LawrenceC comments on Trying to disambiguate different questions about whether RLHF is “good”

LawrenceC 15 Dec 2022 16:53 UTC
LW: 4 AF: 2
2
AF
It’s true that minimizing KL subject to a constraint of always exceeding a certain reward threshold would theoretically be equivalent to Bayesian conditioning and therefore equivalent to filtering.
It’s also true that maximizing Reward—KL is Bayesian updating as the linked post shows, and it’s true that maximizing reward subject to a KL constraint is also equivalent to Bayesian updating as well (by Lagrangian multipliers). You see similar results with Max Ent RL (where you maximize Reward + Entropy, which is equal to a constant minus the KL relative to a uniform distribution), for example.
Unfortunately, this would be computationally difficult with gradient descent since you would already have mode-collapse before the KL penalty started to act.
Sounds like you need to increase the KL penalty, then!

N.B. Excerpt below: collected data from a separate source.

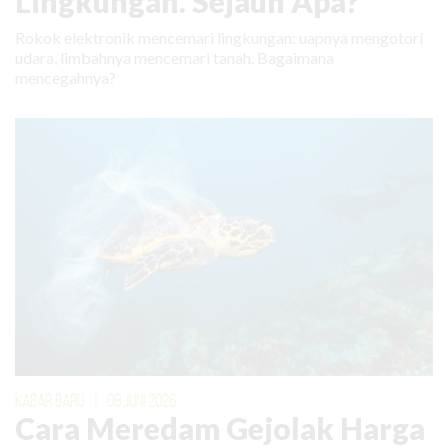
Lingkungan. Sejauh Apa?
Rokok elektronik mencemari lingkungan: uapnya mengotori
udara, limbahnya mencemari tanah. Bagaimana
mencegahnya?
KABAR BARU
|
08 JUNI 2026
Cara Meredam Gejolak Harga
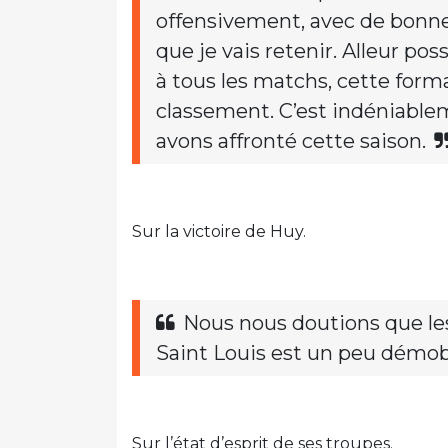
offensivement, avec de bonnes
que je vais retenir. Alleur po
à tous les matchs, cette forma
classement. C’est indéniable
avons affronté cette saison.
Sur la victoire de Huy.
Nous nous doutions que les 
Saint Louis est un peu démobil
Sur l’état d’esprit de ses troupes.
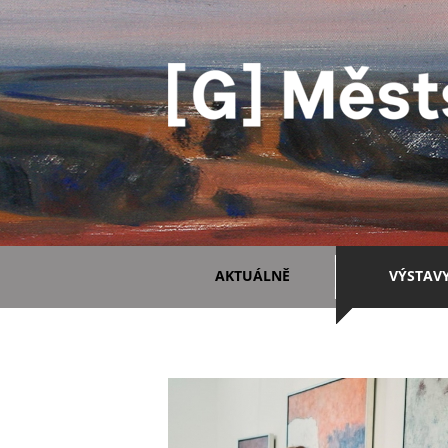
AKTUÁLNĚ
VÝSTAV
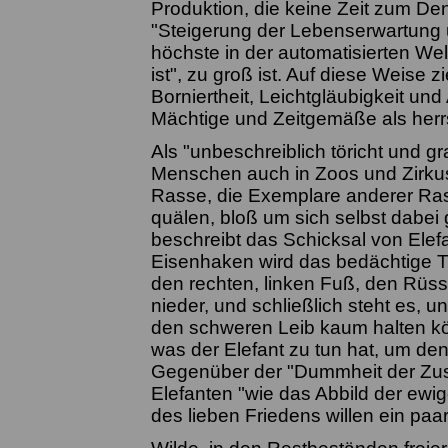
Produktion, die keine Zeit zum De
"Steigerung der Lebenserwartung 
höchste in der automatisierten We
ist", zu groß ist. Auf diese Weise 
Borniertheit, Leichtgläubigkeit un
Mächtige und Zeitgemäße als her
Als "unbeschreiblich töricht und 
Menschen auch in Zoos und Zirkus
Rasse, die Exemplare anderer Ras
quälen, bloß um sich selbst dabe
beschreibt das Schicksal von Elefa
Eisenhaken wird das bedächtige T
den rechten, linken Fuß, den Rüsse
nieder, und schließlich steht es, u
den schweren Leib kaum halten kön
was der Elefant zu tun hat, um de
Gegenüber der "Dummheit der Zus
Elefanten "wie das Abbild der ewig
des lieben Friedens willen ein paa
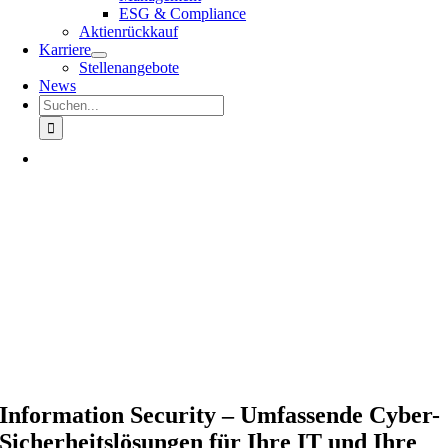
ESG & Compliance
Aktienrückkauf
Karriere
Stellenangebote
News
Suche
nach:
Information Security – Umfassende Cyber-
Sicherheitslösungen für Ihre IT und Ihre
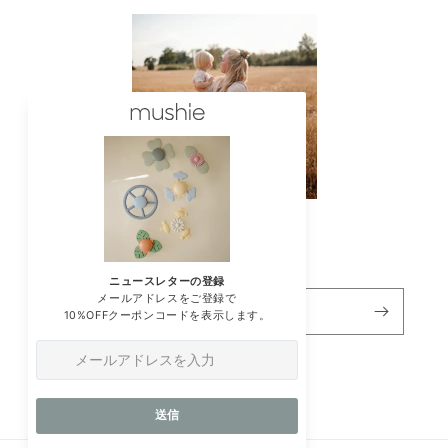
ニュースレターの登録
メール
Instagram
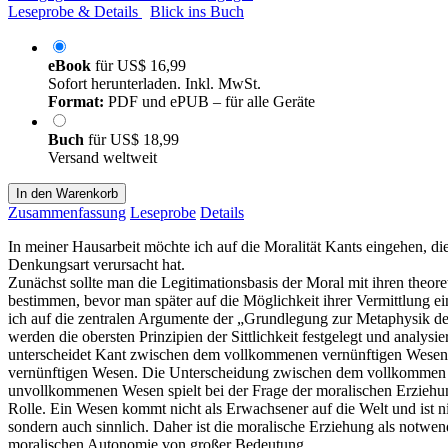
Leseprobe & Details
Blick ins Buch
eBook
für
US$ 16,99
Sofort herunterladen. Inkl. MwSt.
Format:
PDF und ePUB – für alle Geräte
Buch
für
US$ 18,99
Versand weltweit
In den Warenkorb
Zusammenfassung
Leseprobe
Details
In meiner Hausarbeit möchte ich auf die Moralität Kants eingehen, di
Denkungsart verursacht hat.
Zunächst sollte man die Legitimationsbasis der Moral mit ihren theor
bestimmen, bevor man später auf die Möglichkeit ihrer Vermittlung ein
ich auf die zentralen Argumente der „Grundlegung zur Metaphysik der
werden die obersten Prinzipien der Sittlichkeit festgelegt und analysi
unterscheidet Kant zwischen dem vollkommenen vernünftigen Wesen
vernünftigen Wesen. Die Unterscheidung zwischen dem vollkomme
unvollkommenen Wesen spielt bei der Frage der moralischen Erziehu
Rolle. Ein Wesen kommt nicht als Erwachsener auf die Welt und ist ni
sondern auch sinnlich. Daher ist die moralische Erziehung als notwen
moralischen Autonomie von großer Bedeutung.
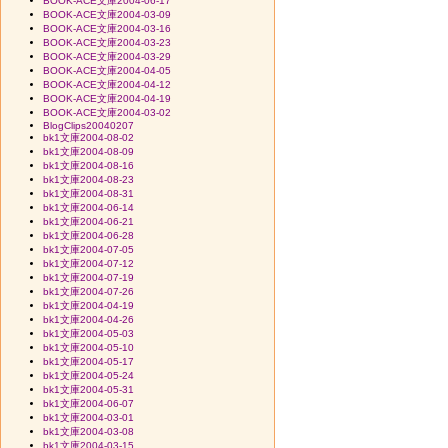
BOOK-ACE文庫2004-06-17
BOOK-ACE文庫2004-03-09
BOOK-ACE文庫2004-03-16
BOOK-ACE文庫2004-03-23
BOOK-ACE文庫2004-03-29
BOOK-ACE文庫2004-04-05
BOOK-ACE文庫2004-04-12
BOOK-ACE文庫2004-04-19
BOOK-ACE文庫2004-03-02
BlogClips20040207
bk1文庫2004-08-02
bk1文庫2004-08-09
bk1文庫2004-08-16
bk1文庫2004-08-23
bk1文庫2004-08-31
bk1文庫2004-06-14
bk1文庫2004-06-21
bk1文庫2004-06-28
bk1文庫2004-07-05
bk1文庫2004-07-12
bk1文庫2004-07-19
bk1文庫2004-07-26
bk1文庫2004-04-19
bk1文庫2004-04-26
bk1文庫2004-05-03
bk1文庫2004-05-10
bk1文庫2004-05-17
bk1文庫2004-05-24
bk1文庫2004-05-31
bk1文庫2004-06-07
bk1文庫2004-03-01
bk1文庫2004-03-08
bk1文庫2004-03-15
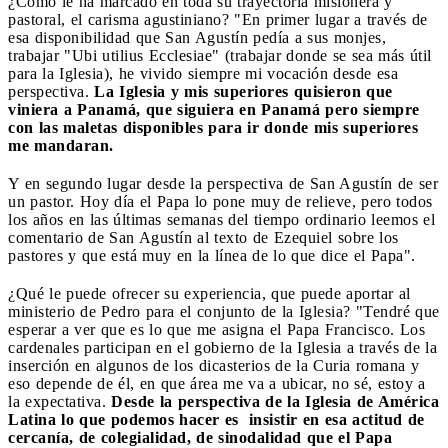
¿Cómo le ha marcado en toda su trayectoria misionera y
pastoral, el carisma agustiniano? "En primer lugar a través de
esa disponibilidad que San Agustín pedía a sus monjes,
trabajar "Ubi utilius Ecclesiae" (trabajar donde se sea más útil
para la Iglesia), he vivido siempre mi vocación desde esa
perspectiva.
La Iglesia y mis superiores quisieron que
viniera a Panamá, que siguiera en Panamá pero siempre
con las maletas disponibles para ir donde mis superiores
me mandaran.
Y en segundo lugar desde la perspectiva de San Agustín de ser
un pastor. Hoy día el Papa lo pone muy de relieve, pero todos
los años en las últimas semanas del tiempo ordinario leemos el
comentario de San Agustín al texto de Ezequiel sobre los
pastores y que está muy en la línea de lo que dice el Papa".
¿Qué le puede ofrecer su experiencia, que puede aportar al
ministerio de Pedro para el conjunto de la Iglesia? "Tendré que
esperar a ver que es lo que me asigna el Papa Francisco. Los
cardenales participan en el gobierno de la Iglesia a través de la
inserción en algunos de los dicasterios de la Curia romana y
eso depende de él, en que área me va a ubicar, no sé, estoy a
la expectativa.
Desde la perspectiva de la Iglesia de América
Latina lo que podemos hacer es insistir en esa actitud de
cercanía, de colegialidad, de sinodalidad que el Papa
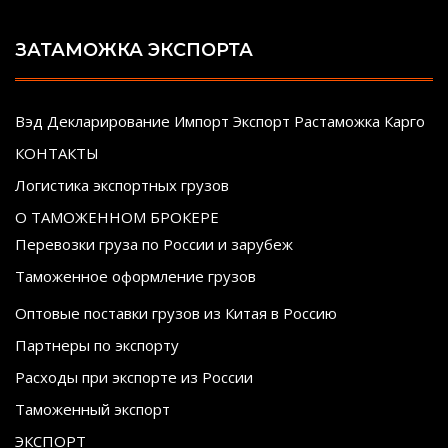
ЗАТАМОЖКА ЭКСПОРТА
Вэд Декларирование Импорт Экспорт Растаможка Карго
КОНТАКТЫ
Логистика экспортных грузов
О ТАМОЖЕННОМ БРОКЕРЕ
Перевозки груза по России и зарубеж
Таможенное оформление грузов
Оптовые поставки грузов из Китая в Россию
Партнеры по экспорту
Расходы при экспорте из России
Таможенный экспорт
ЭКСПОРТ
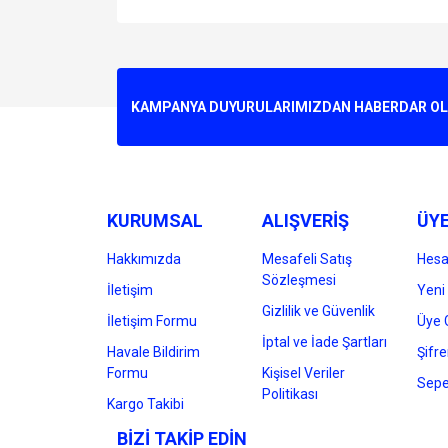
Bu ürünün fiyat bilgisi, resim, ürün açıklamalarında v
Görüş ve önerileriniz için teşekkür ederiz.
Ürün resmi kalitesiz, bozuk veya görüntülenemiyo
KAMPANYA DUYURULARIMIZDAN HABERDAR OLMA
Ürün açıklamasında eksik bilgiler bulunuyor.
Ürün bilgilerinde hatalar bulunuyor.
Ürün fiyatı diğer sitelerden daha pahalı.
Bu ürüne benzer farklı alternatifler olmalı.
KURUMSAL
ALIŞVERİŞ
ÜYE
Hakkımızda
Mesafeli Satış
Hes
Sözleşmesi
İletişim
Yeni 
Gizlilik ve Güvenlik
İletişim Formu
Üye G
İptal ve İade Şartları
Havale Bildirim
Şifr
Formu
Kişisel Veriler
Sepe
Politikası
Kargo Takibi
BİZİ TAKİP EDİN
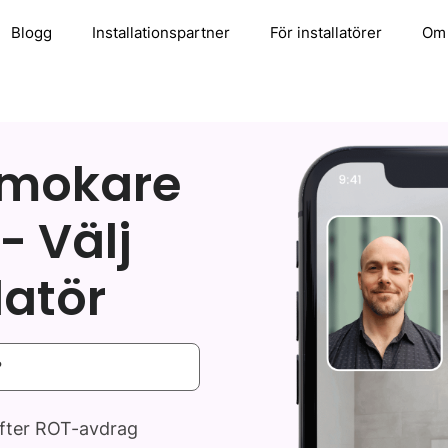
Blogg
Installationspartner
För installatörer
Om
n
rmokare
- Välj
latör
efter ROT-avdrag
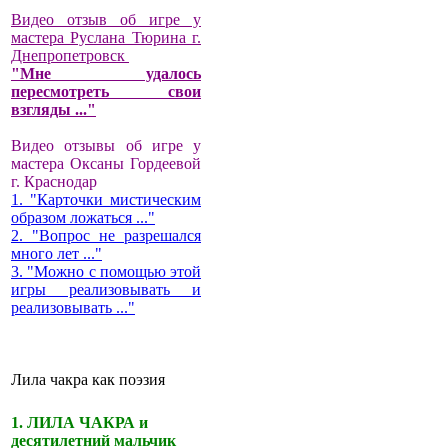
Видео отзыв об игре у
мастера Руслана Тюрина г.
Днепропетровск
"Мне удалось
пересмотреть свои
взгляды ..."
Видео отзывы об игре у
мастера Оксаны Гордеевой
г. Краснодар
1. "Карточки мистическим
образом ложаться ..."
2. "Вопрос не разрешался
много лет ..."
3. "Можно с помощью этой
игры реализовывать и
реализовывать ..."
Лила чакра как поэзия
1. ЛИЛА ЧАКРА и
десятилетний мальчик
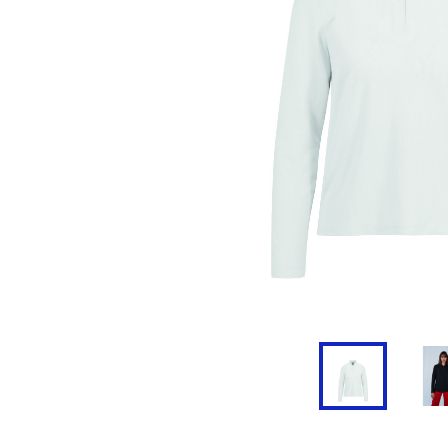
Doudoune
Cravate
Veste
Blouse, Tunique et Chasub
Polaire
Tablier
Pull
Chaussures de sécurité
Survêtement
Parapluie
Combinaison / Salopette
Echarpe et Tour de Cou
Gilet
Ceinture
Short
Goodies
Pantalon
Chaussette
Jogging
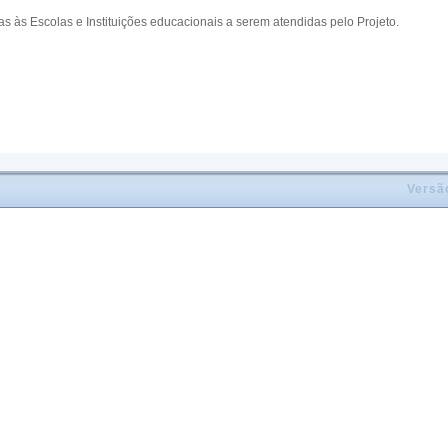
as às Escolas e Instituições educacionais a serem atendidas pelo Projeto.
Versã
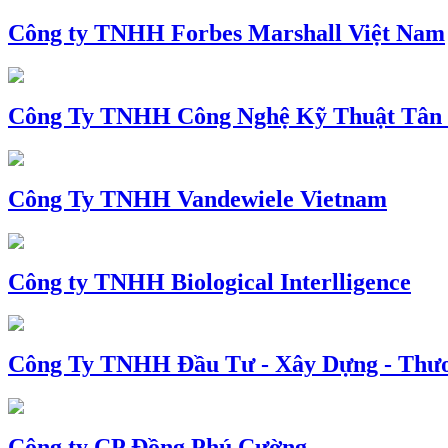
Công ty TNHH Forbes Marshall Việt Nam
Công Ty TNHH Công Nghệ Kỹ Thuật Tân
Công Ty TNHH Vandewiele Vietnam
Công ty TNHH Biological Interlligence
Công Ty TNHH Đầu Tư - Xây Dựng - Thư
Công ty CP Đồng Phú Cường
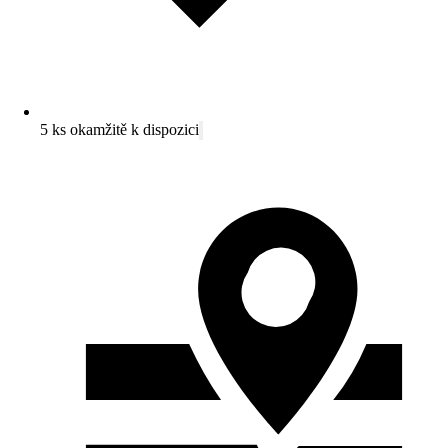
5 ks okamžitě k dispozici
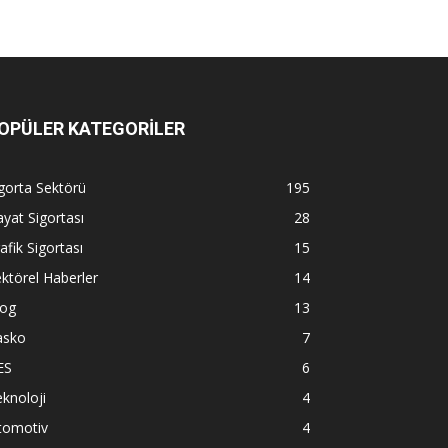
OPÜLER KATEGORİLER
gorta Sektörü
195
yat Sigortası
28
afik Sigortası
15
ktörel Haberler
14
log
13
asko
7
ES
6
knoloji
4
tomotiv
4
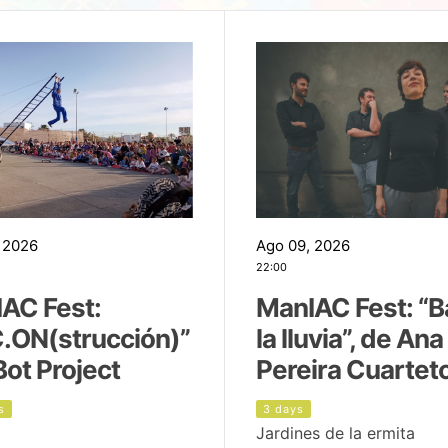
 2026
Ago 09, 2026
22:00
AC Fest:
ManIAC Fest: “B
.ON(strucción)”
la lluvia”, de Ana
Bot Project
Pereira Cuartet
s
3 days
Jardines de la ermita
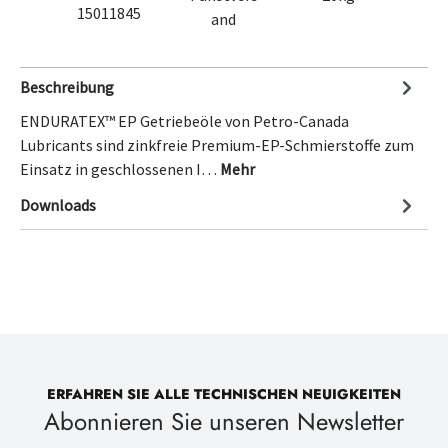
15011845
and
Beschreibung
ENDURATEX™ EP Getriebeöle von Petro-Canada
Lubricants sind zinkfreie Premium-EP-Schmierstoffe zum
Einsatz in geschlossenen I…
Mehr
Downloads
ERFAHREN SIE ALLE TECHNISCHEN NEUIGKEITEN
Abonnieren Sie unseren Newsletter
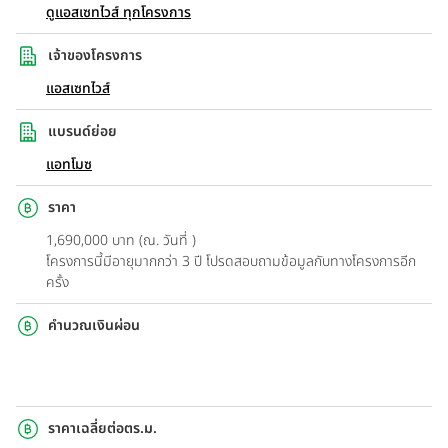
ดูแอสเซทไวส์ ทุกโครงการ
เจ้าของโครงการ
แอสเซทไวส์
แบรนด์ย่อย
แอทโมซ
ราคา
1,690,000 บาท (ณ. วันที่ )
โครงการนี้มีอายุมากกว่า 3 ปี โปรดสอบถามข้อมูลกับทางโครงการอีก
ครั้ง
คำนวณเงินผ่อน
ราคาเฉลี่ยต่อตร.ม.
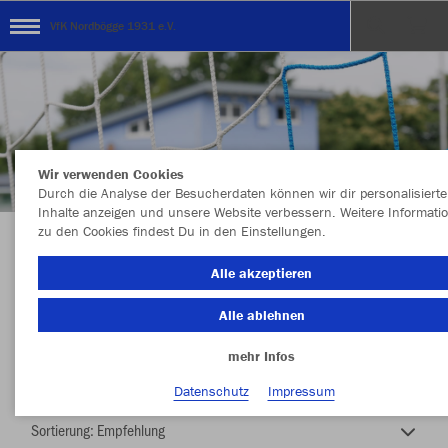
VfK Nordbögge 1931 e.V.
Wir verwenden Cookies
Durch die Analyse der Besucherdaten können wir dir personalisierte
Inhalte anzeigen und unsere Website verbessern. Weitere Informati
zu den Cookies findest Du in den Einstellungen.
Vereinskollektion 2026/2027
Alle akzeptieren
Alle ablehnen
mehr Infos
Nachhaltig
Farbe
Datenschutz
Impressum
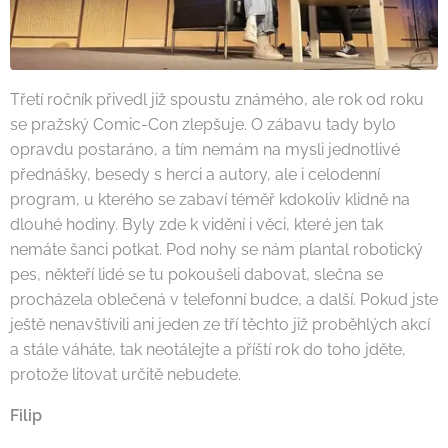
Třetí ročník přivedl již spoustu známého, ale rok od roku
se pražský Comic-Con zlepšuje. O zábavu tady bylo
opravdu postaráno, a tím nemám na mysli jednotlivé
přednášky, besedy s herci a autory, ale i celodenní
program, u kterého se zabaví téměř kdokoliv klidně na
dlouhé hodiny. Byly zde k vidění i věci, které jen tak
nemáte šanci potkat. Pod nohy se nám plantal robotický
pes, někteří lidé se tu pokoušeli dabovat, slečna se
procházela oblečená v telefonní budce, a další. Pokud jste
ještě nenavštívili ani jeden ze tří těchto již proběhlých akcí
a stále váháte, tak neotálejte a příští rok do toho jděte,
protože litovat určitě nebudete.
Filip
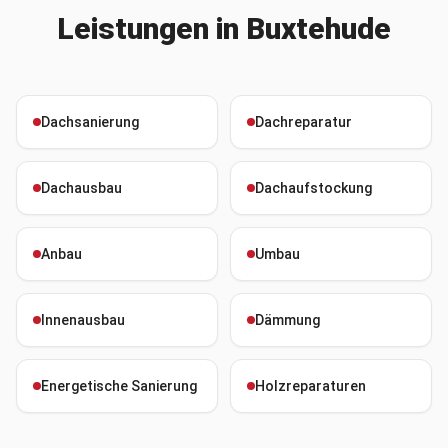
Leistungen in
Buxtehude
Dachsanierung
Dachreparatur
Dachausbau
Dachaufstockung
Anbau
Umbau
Innenausbau
Dämmung
Energetische Sanierung
Holzreparaturen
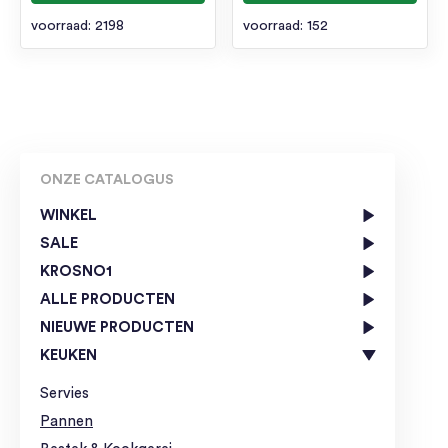
voorraad: 2198
voorraad: 152
ONZE CATALOGUS
WINKEL
SALE
KROSNO1
ALLE PRODUCTEN
NIEUWE PRODUCTEN
KEUKEN
Servies
Pannen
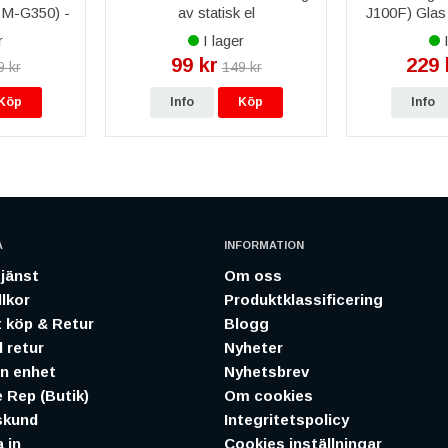
(SM-G350) -
av statisk el
J100F) Glas &
r
I lager
I
99 kr
229 
9 kr
149 kr
Köp
Info
Köp
Info
A
INFORMATION
jänst
Om oss
lkor
Produktklassificering
 köp & Retur
Blogg
 retur
Nyheter
in enhet
Nyhetsbrev
 Rep (Butik)
Om cookies
skund
Integritetspolicy
 in
Cookies inställningar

I think this setup has a linear tradeoff between how much helpfulness you get and how much you avoid Causal Goodhart.
I don’t see why this argument doesn’t also apply to the conditioning case—if you condition on a proxy reward being sufficiently high, you run into the exact same issues as w/ KL regularized RL with binarized reward.
requires explicitly transforming the reward into a Boltzmann distribution
This seems like a misunderstanding of the post (and the result in general) -- it shows that doing RL with KL constraints is equivalent to Bayesian updating the LM prior with a $e^{r (x) / β}$ likelihood (and the update people use in practice is equivalent to variational inference). You wouldn’t do this updating explicitly, because computing the normalizing factor $Z$ is too hard (as usual); instead you just optimize RL—KL as you usually would.
(Or use a decoding scheme to skip the training entirely; I’m pretty sure you can just do normal MCMC or approximate it with weight decoding/PPLM.)